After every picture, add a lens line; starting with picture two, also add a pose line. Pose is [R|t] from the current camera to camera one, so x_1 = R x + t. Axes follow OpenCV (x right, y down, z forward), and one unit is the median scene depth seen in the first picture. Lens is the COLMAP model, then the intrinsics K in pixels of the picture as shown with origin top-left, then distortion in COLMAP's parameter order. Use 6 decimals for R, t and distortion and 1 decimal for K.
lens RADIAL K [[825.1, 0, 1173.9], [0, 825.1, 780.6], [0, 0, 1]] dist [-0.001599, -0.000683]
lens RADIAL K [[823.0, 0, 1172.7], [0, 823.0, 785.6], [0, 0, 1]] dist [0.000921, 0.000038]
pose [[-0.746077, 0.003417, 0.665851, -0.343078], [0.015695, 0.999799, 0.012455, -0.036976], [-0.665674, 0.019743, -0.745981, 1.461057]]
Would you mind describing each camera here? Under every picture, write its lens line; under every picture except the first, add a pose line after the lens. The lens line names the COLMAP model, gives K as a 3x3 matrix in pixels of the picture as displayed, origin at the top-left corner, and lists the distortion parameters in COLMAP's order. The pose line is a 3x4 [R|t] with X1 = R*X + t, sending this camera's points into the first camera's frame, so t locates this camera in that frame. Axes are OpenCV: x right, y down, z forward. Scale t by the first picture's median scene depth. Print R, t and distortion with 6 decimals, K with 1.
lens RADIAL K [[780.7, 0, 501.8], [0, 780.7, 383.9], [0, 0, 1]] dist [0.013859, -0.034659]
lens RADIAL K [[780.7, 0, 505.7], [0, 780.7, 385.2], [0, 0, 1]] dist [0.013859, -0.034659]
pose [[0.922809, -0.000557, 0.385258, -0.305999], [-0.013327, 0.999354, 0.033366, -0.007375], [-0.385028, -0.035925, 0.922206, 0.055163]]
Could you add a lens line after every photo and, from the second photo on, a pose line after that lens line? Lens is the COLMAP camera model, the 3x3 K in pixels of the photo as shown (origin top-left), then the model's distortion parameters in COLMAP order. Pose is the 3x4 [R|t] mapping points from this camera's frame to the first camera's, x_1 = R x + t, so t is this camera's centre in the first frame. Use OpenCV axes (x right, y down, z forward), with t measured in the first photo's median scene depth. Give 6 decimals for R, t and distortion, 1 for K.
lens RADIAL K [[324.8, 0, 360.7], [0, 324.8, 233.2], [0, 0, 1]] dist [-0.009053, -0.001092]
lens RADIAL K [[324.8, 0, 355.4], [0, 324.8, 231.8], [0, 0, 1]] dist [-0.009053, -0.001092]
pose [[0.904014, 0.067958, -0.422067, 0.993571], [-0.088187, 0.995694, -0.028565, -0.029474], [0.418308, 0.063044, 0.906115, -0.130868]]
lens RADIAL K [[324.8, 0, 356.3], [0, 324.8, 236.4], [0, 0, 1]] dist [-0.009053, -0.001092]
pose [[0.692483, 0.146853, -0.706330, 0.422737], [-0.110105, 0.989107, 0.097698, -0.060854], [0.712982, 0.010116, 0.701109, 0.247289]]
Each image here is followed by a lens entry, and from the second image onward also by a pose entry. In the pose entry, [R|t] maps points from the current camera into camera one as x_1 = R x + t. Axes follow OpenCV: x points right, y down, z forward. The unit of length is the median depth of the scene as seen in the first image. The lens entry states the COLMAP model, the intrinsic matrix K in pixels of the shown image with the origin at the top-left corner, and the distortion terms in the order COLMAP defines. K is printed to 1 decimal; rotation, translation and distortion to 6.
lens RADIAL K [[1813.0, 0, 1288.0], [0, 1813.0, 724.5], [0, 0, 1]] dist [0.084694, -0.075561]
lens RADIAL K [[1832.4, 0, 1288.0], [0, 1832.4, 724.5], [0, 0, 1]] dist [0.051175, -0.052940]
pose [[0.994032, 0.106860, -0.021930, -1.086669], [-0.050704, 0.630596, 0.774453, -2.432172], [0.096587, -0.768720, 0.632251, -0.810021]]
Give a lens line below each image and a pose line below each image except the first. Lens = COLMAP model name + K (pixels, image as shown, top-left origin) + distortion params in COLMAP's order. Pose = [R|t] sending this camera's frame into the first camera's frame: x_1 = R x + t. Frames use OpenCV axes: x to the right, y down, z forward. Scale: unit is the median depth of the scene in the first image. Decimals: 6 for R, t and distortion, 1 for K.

++++++++

→ **EXERCISE OBJECTIVE**
The answer consists of every entry, returned exactly.

→ **PROBLEM SOLUTION**
After every picture, add a lens line; starting with picture two, also add a pose line. Pose is [R|t] from the current camera to camera one, so x_1 = R x + t. Axes follow OpenCV (x right, y down, z forward), and one unit is the median scene depth seen in the first picture. Lens is the COLMAP model, then the intrinsics K in pixels of the picture as shown with origin top-left, then distortion in COLMAP's parameter order. Use 6 decimals for R, t and distortion and 1 decimal for K.
lens RADIAL K [[825.1, 0, 1173.9], [0, 825.1, 780.6], [0, 0, 1]] dist [-0.001599, -0.000683]
lens RADIAL K [[823.0, 0, 1172.7], [0, 823.0, 785.6], [0, 0, 1]] dist [0.000921, 0.000038]
pose [[-0.746077, 0.003417, 0.665851, -0.343078], [0.015695, 0.999799, 0.012455, -0.036976], [-0.665674, 0.019743, -0.745981, 1.461057]]
Would you mind describing each camera here? Under every picture, write its lens line; under every picture except the first, add a pose line after the lens. The lens line names the COLMAP model, gives K as a 3x3 matrix in pixels of the picture as displayed, origin at the top-left corner, and lists the distortion parameters in COLMAP's order. The pose line is a 3x4 [R|t] with X1 = R*X + t, sending this camera's points into the first camera's frame, so t locates this camera in that frame. Axes are OpenCV: x right, y down, z forward. Scale t by the first picture's median scene depth. Print R, t and distortion with 6 decimals, K with 1.
lens RADIAL K [[780.7, 0, 501.8], [0, 780.7, 383.9], [0, 0, 1]] dist [0.013859, -0.034659]
lens RADIAL K [[780.7, 0, 505.7], [0, 780.7, 385.2], [0, 0, 1]] dist [0.013859, -0.034659]
pose [[0.922809, -0.000557, 0.385258, -0.305999], [-0.013327, 0.999354, 0.033366, -0.007375], [-0.385028, -0.035925, 0.922206, 0.055163]]
Could you add a lens line after every photo and, from the second photo on, a pose line after that lens line? Lens is the COLMAP camera model, the 3x3 K in pixels of the photo as shown (origin top-left), then the model's distortion parameters in COLMAP order. Pose is the 3x4 [R|t] mapping points from this camera's frame to the first camera's, x_1 = R x + t, so t is this camera's centre in the first frame. Use OpenCV axes (x right, y down, z forward), with t measured in the first photo's median scene depth. Give 6 decimals for R, t and distortion, 1 for K.
lens RADIAL K [[324.8, 0, 360.7], [0, 324.8, 233.2], [0, 0, 1]] dist [-0.009053, -0.001092]
lens RADIAL K [[324.8, 0, 355.4], [0, 324.8, 231.8], [0, 0, 1]] dist [-0.009053, -0.001092]
pose [[0.904014, 0.067958, -0.422067, 0.993571], [-0.088187, 0.995694, -0.028565, -0.029474], [0.418308, 0.063044, 0.906115, -0.130868]]
lens RADIAL K [[324.8, 0, 356.3], [0, 324.8, 236.4], [0, 0, 1]] dist [-0.009053, -0.001092]
pose [[0.692483, 0.146853, -0.706330, 0.422737], [-0.110105, 0.989107, 0.097698, -0.060854], [0.712982, 0.010116, 0.701109, 0.247289]]
Each image here is followed by a lens entry, and from the second image onward also by a pose entry. In the pose entry, [R|t] maps points from the current camera into camera one as x_1 = R x + t. Axes follow OpenCV: x points right, y down, z forward. The unit of length is the median depth of the scene as seen in the first image. The lens entry states the COLMAP model, the intrinsic matrix K in pixels of the shown image with the origin at the top-left corner, and the distortion terms in the order COLMAP defines. K is printed to 1 decimal; rotation, translation and distortion to 6.
lens RADIAL K [[1813.0, 0, 1288.0], [0, 1813.0, 724.5], [0, 0, 1]] dist [0.084694, -0.075561]
lens RADIAL K [[1832.4, 0, 1288.0], [0, 1832.4, 724.5], [0, 0, 1]] dist [0.051175, -0.052940]
pose [[0.994032, 0.106860, -0.021930, -1.086669], [-0.050704, 0.630596, 0.774453, -2.432172], [0.096587, -0.768720, 0.632251, -0.810021]]
Give a lens line below each image and a pose line below each image except the first. Lens = COLMAP model name + K (pixels, image as shown, top-left origin) + distortion params in COLMAP's order. Pose = [R|t] sending this camera's frame into the first camera's frame: x_1 = R x + t. Frames use OpenCV axes: x to the right, y down, z forward. Scale: unit is the median depth of the scene in the first image. Decimals: 6 for R, t and distortion, 1 for K.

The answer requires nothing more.